Metrics

Inspect Karpenter Metrics

Karpenter makes several metrics available in Prometheus format to allow monitoring cluster provisioning status. These metrics are available by default at karpenter.karpenter.svc.cluster.local:8080/metrics configurable via the METRICS_PORT environment variable documented here

Consolidation Metrics

karpenter_consolidation_actions_performed

Number of consolidation actions performed. Labeled by action.

karpenter_consolidation_evaluation_duration_seconds

Duration of the consolidation evaluation process in seconds.

karpenter_consolidation_nodes_created

Number of nodes created in total by consolidation.

karpenter_consolidation_nodes_terminated

Number of nodes terminated in total by consolidation.

karpenter_consolidation_replacement_node_initialized_seconds

Amount of time required for a replacement node to become initialized.

Provisioner Metrics

karpenter_provisioner_limit

The Provisioner Limits are the limits specified on the provisioner that restrict the quantity of resources provisioned. Labeled by provisioner name and resource type.

karpenter_provisioner_usage

The Provisioner Usage is the amount of resources that have been provisioned by a particular provisioner. Labeled by provisioner name and resource type.

karpenter_provisioner_usage_pct

The Provisioner Usage Percentage is the percentage of each resource used based on the resources provisioned and the limits that have been configured in the range [0,100]. Labeled by provisioner name and resource type.

Nodes Metrics

karpenter_nodes_allocatable

Node allocatable are the resources allocatable by nodes.

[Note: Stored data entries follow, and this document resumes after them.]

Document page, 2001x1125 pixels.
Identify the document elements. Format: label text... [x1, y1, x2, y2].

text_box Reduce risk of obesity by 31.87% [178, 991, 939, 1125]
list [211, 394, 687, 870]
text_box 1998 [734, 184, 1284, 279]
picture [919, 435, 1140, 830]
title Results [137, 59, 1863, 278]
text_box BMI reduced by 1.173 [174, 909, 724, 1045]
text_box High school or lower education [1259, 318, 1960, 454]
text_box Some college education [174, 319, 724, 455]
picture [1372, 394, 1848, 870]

karpenter_nodes_system_overhead

Node system daemon overhead are the resources reserved for system overhead, the difference between the node’s capacity and allocatable values are reported by the status.

karpenter_nodes_termination_time_seconds

The time taken between a node’s deletion request and the removal of its finalizer

karpenter_nodes_total_daemon_limits

Node total daemon requests are the resource requested by DaemonSet pods bound to nodes.

karpenter_nodes_total_daemon_requests

Node total daemon limits are the resources specified by DaemonSet pod limits.

karpenter_nodes_total_pod_limits

Node total pod limits are the resources specified by non-DaemonSet pod limits.

karpenter_nodes_total_pod_requests

Node total pod requests are the resources requested by non-DaemonSet pods bound to nodes.

Pods Metrics

karpenter_pods_startup_time_seconds

The time from pod creation until the pod is running.

karpenter_pods_state

Pod state is the current state of pods. This metric can be used several ways as it is labeled by the pod name, namespace, owner, node, provisioner name, zone, architecture, capacity type, instance type and pod phase.

Cloudprovider Metrics

karpenter_cloudprovider_duration_seconds

Duration of cloud provider method calls. Labeled by the controller, method name and provider.

Allocation_controller Metrics

karpenter_allocation_controller_scheduling_duration_seconds

Duration of scheduling process in seconds. Broken down by provisioner and error.